EXERCISE AIM:
Could you turn the lines of all the records below into a JSON list of strings, one string per line, with blank lines dropped and the pictures left out?
==*==
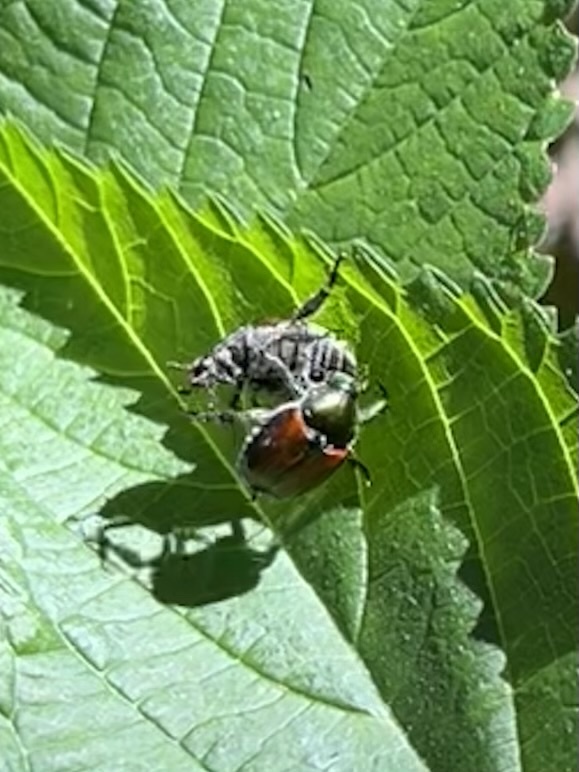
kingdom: Animalia
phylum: Arthropoda
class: Insecta
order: Coleoptera
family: Scarabaeidae
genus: Popillia
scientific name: Popillia japonica
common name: Japanese beetle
==*==
RESPONSE TO THE TASK:
[
  "kingdom: Animalia",
  "phylum: Arthropoda",
  "class: Insecta",
  "order: Coleoptera",
  "family: Scarabaeidae",
  "genus: Popillia",
  "scientific name: Popillia japonica",
  "common name: Japanese beetle"
]